I guess that if Pauly and other "free market" economists really believe that an insurance market is "good enough" if it works for the 80% of people who don’t actually need care, then the individual insurance market is fine.  If, on the other hand, you think that sick people should be able to get health care and have their costs spread over a larger group of healthy people (which I believe is the original concept of insurance) then everyone has to:

a) be anonymously community-rated in a big pool and
b) be forced to be in the pool (i.e. have to buy insurance)

But then again, that means that if you take it to its logical extension we should all be in one pool (or have large pools which make genuinely risk-adjusted transfer payments between each other), and then that means that the government is the logical organization to run that process. That then means the premiums we pay are called taxes, and we don’t like that.  So we pay much higher taxes called "premiums" for worse coverage and services (and pay way more out of pocket) and keep a bunch of useless anachronisms called brokers and small insurers in business all for the pleasure of avoiding "socialized medicine"–even though in Japan, Germany, Holland, Germany, etc, etc, they’ve worked out how to do this without nationalizing care delivery.

But instead we conduct minor and meaningless reforms like HIPAA at the edges of the individual insurance market, and try to get coverage to specific underinsured groups such as kids via tack-on programs like SCHIP which, as Cal Healthline and USA Today report, are incredibly vulnerable to the ongoing fiscal crisis at the state level. There is no way to put lipstick on this pig.

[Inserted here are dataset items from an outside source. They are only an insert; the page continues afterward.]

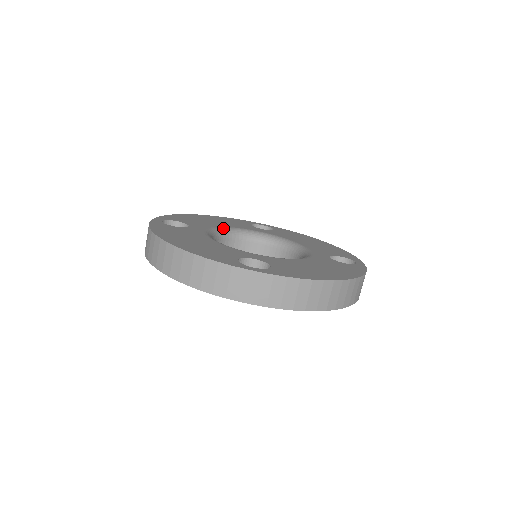
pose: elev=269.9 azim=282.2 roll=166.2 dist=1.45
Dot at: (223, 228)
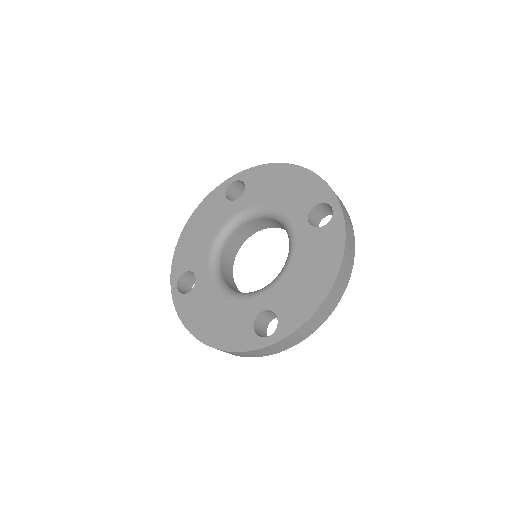
Dot at: (214, 243)
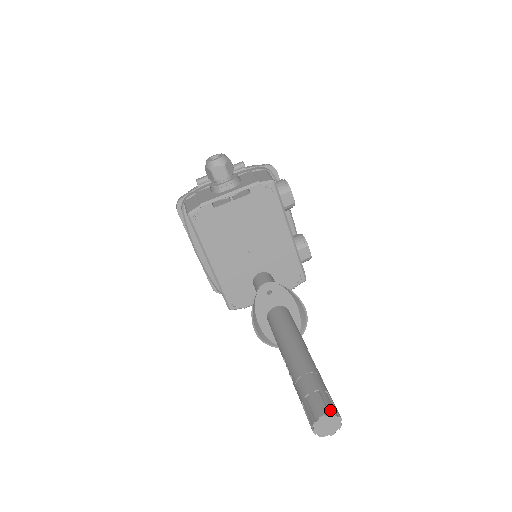
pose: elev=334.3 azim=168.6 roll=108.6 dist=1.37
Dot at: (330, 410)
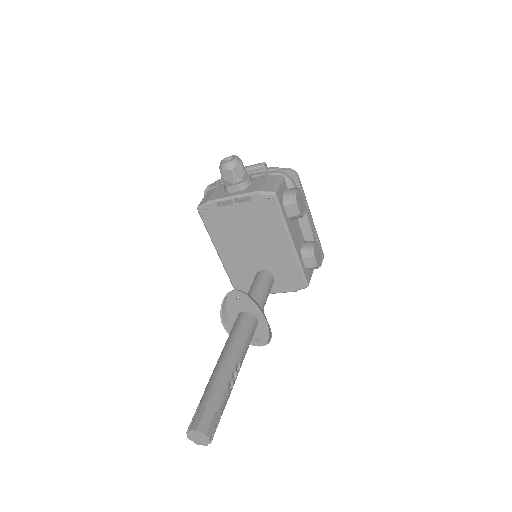
Dot at: (201, 428)
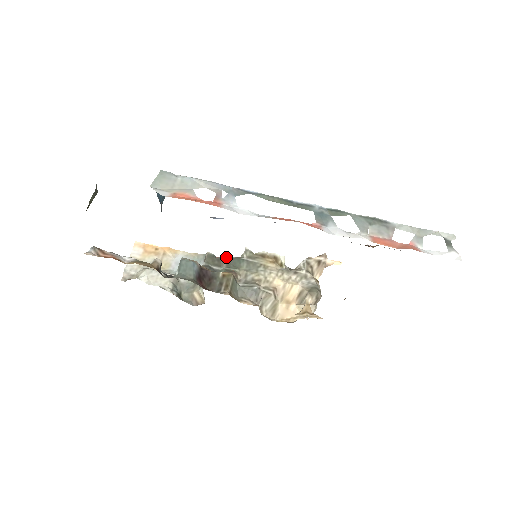
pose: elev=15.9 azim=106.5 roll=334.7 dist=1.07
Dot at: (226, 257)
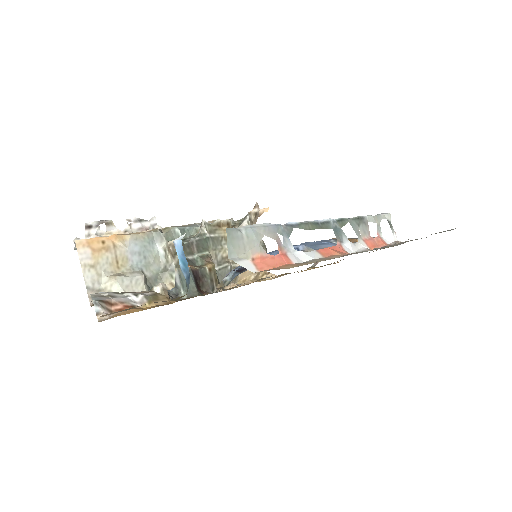
Dot at: (193, 240)
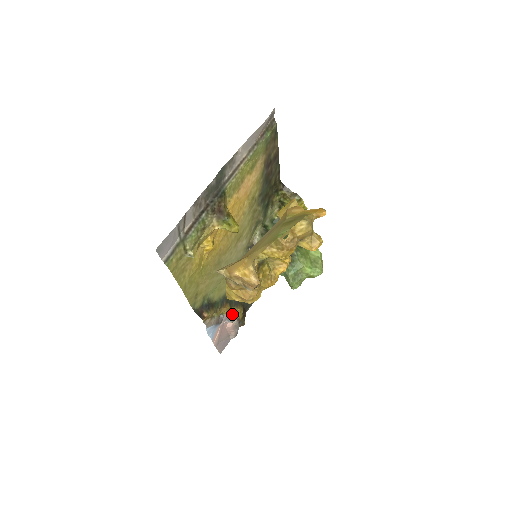
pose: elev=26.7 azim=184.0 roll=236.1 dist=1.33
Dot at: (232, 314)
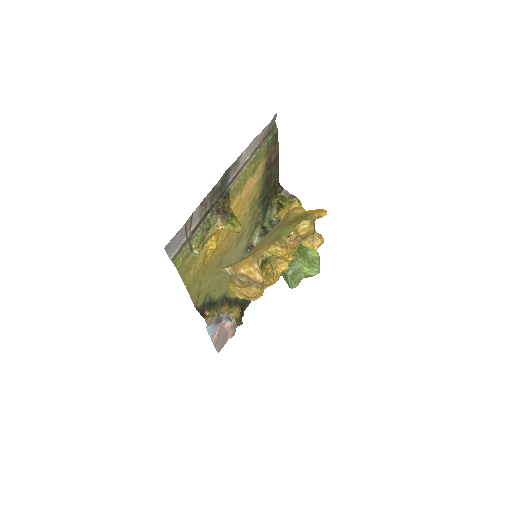
Dot at: (231, 313)
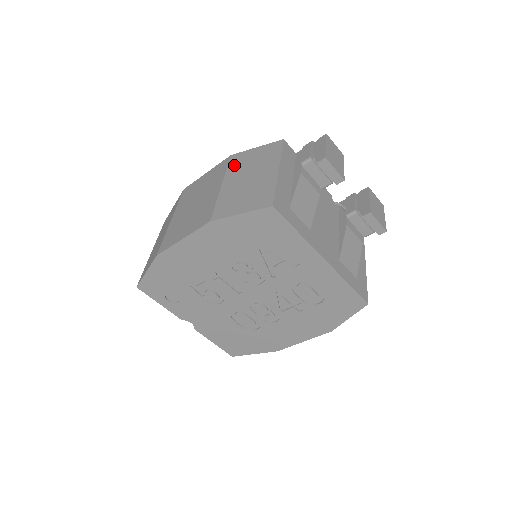
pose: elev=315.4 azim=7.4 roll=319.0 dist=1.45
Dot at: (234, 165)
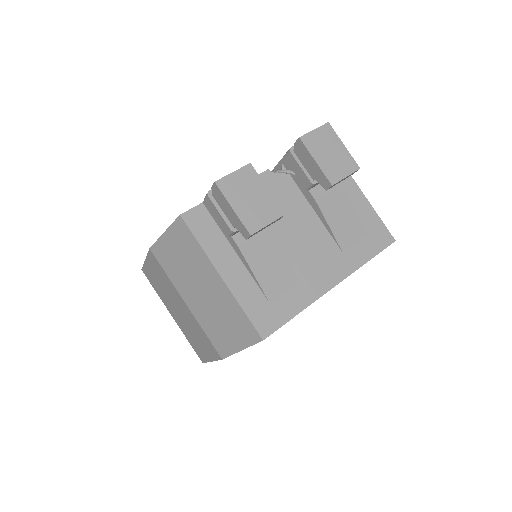
Dot at: (169, 269)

But there’s no political interest in fixing it.

My personal solution for this whole mess is for Mark Pauly and all members of Congress to be forced to buy their health insurance on the individual market (even the over-65 year olds!).  Then you’d see a Clinton-style pooling plan implemented in about 3 weeks flat.

Wierd historical footnote: It was of course the smaller insurers who along with the AMA destroyed the Clinton plan with theHarry and Louise ads–the big guys fancied their changes in the pool structure. Ironically enough, a decade later the HIAA and the AAHP just merged!).